• _Try it_
Images should not appear in the copy, yet every line of the listing below must be printed exactly.

Start of Stored data

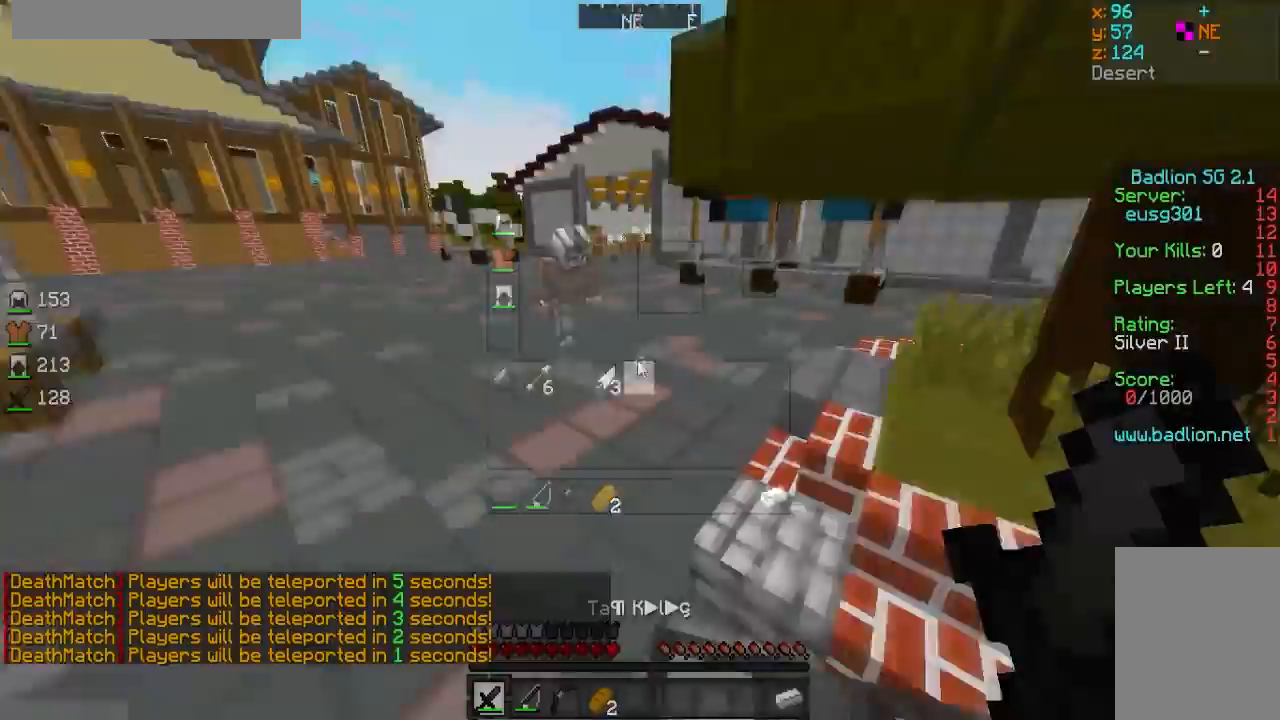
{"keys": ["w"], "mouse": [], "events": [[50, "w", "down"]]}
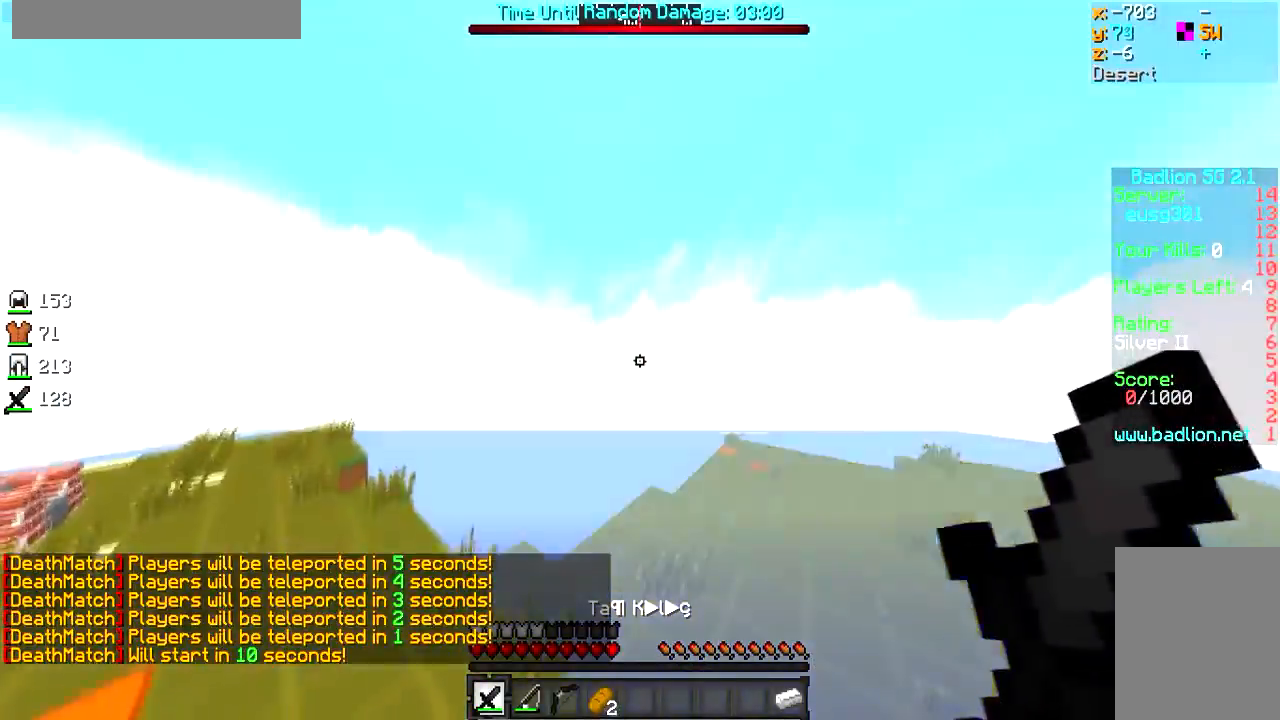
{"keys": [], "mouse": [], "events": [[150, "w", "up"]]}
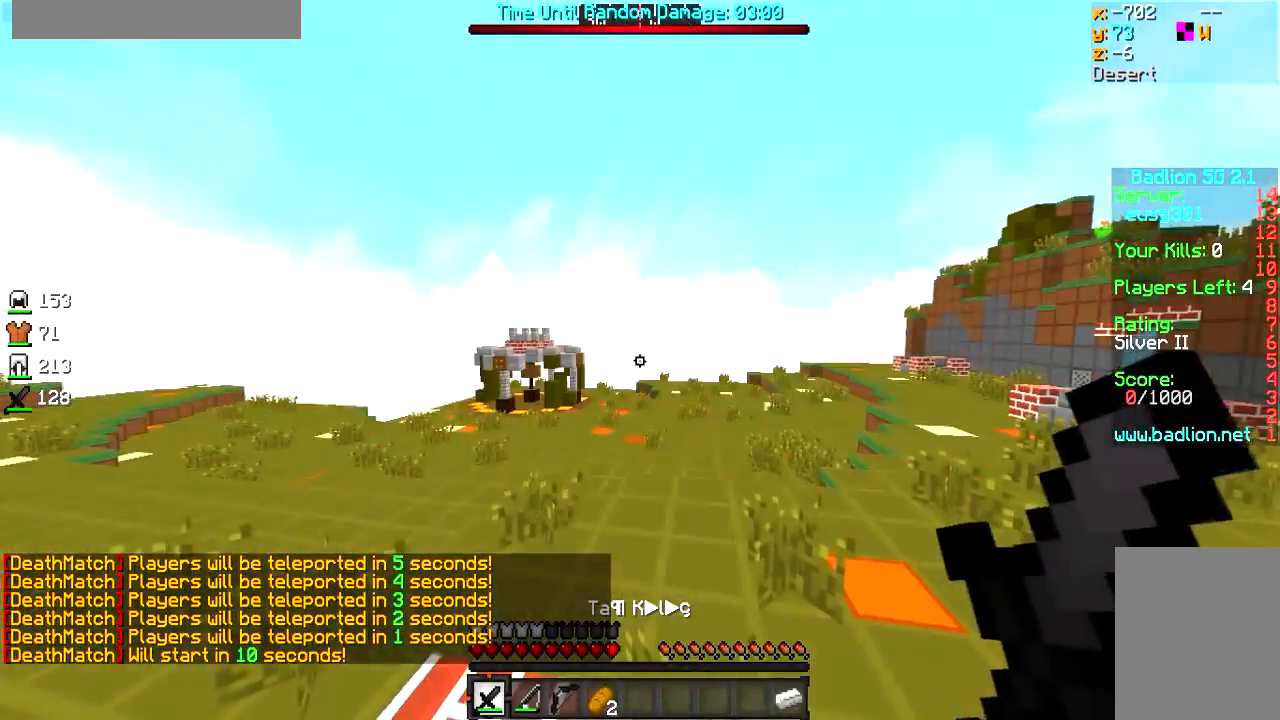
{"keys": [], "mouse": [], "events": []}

End of Stored data

• _Task solution_
{"keys": ["w"], "mouse": [], "events": [[50, "w", "down"]]}
{"keys": [], "mouse": [], "events": [[150, "w", "up"]]}
{"keys": [], "mouse": [], "events": []}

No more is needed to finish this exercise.